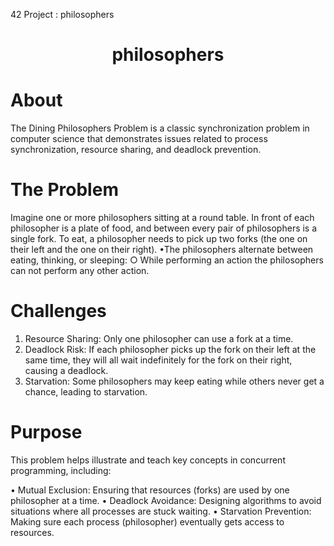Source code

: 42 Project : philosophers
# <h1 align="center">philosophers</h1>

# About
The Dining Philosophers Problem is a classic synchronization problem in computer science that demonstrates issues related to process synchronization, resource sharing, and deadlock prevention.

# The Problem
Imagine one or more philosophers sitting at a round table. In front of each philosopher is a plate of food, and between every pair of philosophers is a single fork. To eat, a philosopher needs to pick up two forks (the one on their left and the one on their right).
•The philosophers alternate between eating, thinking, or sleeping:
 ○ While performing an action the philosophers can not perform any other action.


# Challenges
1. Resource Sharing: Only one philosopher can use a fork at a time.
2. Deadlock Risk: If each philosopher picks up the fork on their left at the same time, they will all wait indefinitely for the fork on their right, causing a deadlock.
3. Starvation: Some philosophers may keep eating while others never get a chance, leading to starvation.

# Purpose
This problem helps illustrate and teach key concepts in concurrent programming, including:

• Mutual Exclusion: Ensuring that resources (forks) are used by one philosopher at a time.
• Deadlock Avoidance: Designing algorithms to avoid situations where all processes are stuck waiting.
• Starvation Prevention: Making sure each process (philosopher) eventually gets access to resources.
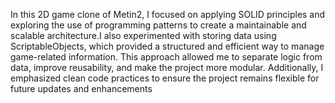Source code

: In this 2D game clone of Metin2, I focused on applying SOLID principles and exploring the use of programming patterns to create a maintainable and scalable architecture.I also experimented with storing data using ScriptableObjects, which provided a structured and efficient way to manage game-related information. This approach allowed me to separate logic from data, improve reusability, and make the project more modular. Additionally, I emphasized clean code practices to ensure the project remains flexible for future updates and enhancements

** Exercise directions **
Report the number of lines in these entries that hold the word "more". Add nothing else.

** Written solution **
2